Баррет зажег только тусклую лампочку, она стоит часовым возле кассового аппарата, проливая на ближайшие окрестности приглушенный янтарный свет. Снаружи едва различимые за стеклом силуэты медленно проплывают вдоль по Шестой Северной улице.
До открытия остается восемнадцать минут.
Он чуть ли не столбенеет от удивления, когда в магазине, отперев дверь своим ключом, появляется Бет.
Она медлит немного в прямоугольнике света со снежной улицы. Кажется, ей на мгновение стало странно от того, что она здесь.
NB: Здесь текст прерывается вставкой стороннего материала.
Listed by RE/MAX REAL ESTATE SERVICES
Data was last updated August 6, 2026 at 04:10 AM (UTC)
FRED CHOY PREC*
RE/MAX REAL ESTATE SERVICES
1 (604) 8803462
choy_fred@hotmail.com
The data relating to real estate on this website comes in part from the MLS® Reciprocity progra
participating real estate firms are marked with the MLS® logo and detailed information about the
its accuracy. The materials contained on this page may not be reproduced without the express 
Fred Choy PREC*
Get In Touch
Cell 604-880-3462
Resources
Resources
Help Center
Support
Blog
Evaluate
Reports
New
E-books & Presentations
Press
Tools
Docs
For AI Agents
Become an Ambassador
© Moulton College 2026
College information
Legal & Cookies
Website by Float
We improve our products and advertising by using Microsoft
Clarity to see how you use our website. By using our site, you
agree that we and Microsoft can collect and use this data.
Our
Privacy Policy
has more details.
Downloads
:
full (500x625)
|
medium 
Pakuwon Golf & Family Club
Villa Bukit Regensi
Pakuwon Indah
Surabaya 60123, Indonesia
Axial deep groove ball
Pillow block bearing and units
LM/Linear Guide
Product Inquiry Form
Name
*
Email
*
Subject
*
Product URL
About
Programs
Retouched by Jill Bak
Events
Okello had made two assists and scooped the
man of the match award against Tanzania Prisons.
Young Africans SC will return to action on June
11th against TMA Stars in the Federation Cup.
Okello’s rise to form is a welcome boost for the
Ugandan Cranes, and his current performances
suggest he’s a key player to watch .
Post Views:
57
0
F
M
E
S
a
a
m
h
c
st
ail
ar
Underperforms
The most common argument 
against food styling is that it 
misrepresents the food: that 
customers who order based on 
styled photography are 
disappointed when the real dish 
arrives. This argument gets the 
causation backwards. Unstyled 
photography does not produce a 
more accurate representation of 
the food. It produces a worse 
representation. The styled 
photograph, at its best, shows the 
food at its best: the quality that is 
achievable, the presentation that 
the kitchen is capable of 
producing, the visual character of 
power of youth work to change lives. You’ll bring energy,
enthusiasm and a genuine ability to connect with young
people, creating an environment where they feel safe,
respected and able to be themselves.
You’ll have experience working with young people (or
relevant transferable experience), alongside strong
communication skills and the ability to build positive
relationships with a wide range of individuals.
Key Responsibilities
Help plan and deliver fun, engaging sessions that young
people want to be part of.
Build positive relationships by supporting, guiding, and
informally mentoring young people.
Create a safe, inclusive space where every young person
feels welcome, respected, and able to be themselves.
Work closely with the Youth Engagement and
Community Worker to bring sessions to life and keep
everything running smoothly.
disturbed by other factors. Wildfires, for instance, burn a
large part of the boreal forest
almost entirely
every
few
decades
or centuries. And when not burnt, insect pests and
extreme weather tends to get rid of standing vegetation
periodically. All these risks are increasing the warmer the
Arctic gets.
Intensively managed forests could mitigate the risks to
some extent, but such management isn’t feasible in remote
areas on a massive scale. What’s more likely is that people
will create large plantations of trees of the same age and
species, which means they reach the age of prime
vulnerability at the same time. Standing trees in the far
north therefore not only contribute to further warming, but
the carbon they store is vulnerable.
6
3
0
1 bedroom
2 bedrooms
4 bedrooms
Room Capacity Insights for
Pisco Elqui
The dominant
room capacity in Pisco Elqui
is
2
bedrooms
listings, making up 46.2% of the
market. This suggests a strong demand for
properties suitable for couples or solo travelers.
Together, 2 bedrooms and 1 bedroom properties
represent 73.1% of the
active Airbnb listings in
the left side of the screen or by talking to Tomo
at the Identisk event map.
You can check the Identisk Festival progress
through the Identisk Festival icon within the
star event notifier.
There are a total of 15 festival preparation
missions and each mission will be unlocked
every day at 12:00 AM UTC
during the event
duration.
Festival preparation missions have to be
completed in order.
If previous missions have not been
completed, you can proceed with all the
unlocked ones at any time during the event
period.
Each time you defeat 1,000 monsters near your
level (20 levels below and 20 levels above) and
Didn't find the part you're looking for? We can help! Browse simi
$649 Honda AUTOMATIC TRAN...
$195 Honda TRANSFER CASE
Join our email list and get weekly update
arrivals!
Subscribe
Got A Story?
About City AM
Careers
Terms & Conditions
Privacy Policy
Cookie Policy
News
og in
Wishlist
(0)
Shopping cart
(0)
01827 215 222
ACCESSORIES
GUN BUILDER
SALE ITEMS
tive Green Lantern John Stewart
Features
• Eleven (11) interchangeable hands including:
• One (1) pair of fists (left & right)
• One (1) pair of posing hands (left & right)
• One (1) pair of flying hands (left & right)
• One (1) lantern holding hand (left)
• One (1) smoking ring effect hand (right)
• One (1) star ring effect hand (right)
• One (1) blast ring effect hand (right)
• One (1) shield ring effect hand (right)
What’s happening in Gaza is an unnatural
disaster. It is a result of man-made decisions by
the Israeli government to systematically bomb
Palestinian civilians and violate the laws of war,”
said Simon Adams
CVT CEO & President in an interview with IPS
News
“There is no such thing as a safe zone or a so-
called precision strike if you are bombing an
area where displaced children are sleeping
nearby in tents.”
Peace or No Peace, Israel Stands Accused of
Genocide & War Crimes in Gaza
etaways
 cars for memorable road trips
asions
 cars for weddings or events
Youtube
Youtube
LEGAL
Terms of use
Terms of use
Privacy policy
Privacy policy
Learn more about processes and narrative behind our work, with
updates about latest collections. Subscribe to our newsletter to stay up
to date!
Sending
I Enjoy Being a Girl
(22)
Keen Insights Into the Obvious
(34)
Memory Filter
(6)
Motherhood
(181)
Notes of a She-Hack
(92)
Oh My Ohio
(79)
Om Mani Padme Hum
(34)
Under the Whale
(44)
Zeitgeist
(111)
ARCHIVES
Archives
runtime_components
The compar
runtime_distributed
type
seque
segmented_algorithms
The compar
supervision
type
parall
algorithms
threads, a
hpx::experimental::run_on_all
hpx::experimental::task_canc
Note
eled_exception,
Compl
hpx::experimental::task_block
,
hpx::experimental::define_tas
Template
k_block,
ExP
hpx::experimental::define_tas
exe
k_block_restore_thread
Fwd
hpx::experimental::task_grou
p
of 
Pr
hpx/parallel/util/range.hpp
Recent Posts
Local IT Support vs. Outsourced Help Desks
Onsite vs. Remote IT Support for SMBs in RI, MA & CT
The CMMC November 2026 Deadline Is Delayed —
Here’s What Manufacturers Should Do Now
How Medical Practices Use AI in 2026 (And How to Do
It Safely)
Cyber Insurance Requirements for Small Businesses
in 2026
Баррету тоже на мгновение становится не по себе. Точно ли она пробудилась от своего беспрерывного сна? Вроде она должна бы сейчас тихо и мирно, без лишней суеты увядать дома в постели?
– Привет, – говорит она.
Баррет отвечает ей не сразу. Прежде чем произнести “привет”, ему надо принять Бет обратно в мир живых.
Одета она так же, как одевалась все последнее время. Белая бандана (а не какая-нибудь там старомодная шляпка) с утонченной небрежностью повязана на лысой голове, белый свитер и белые лыжные штаны, на ногах – белые туфли на высоком каблуке (и это в такую метель).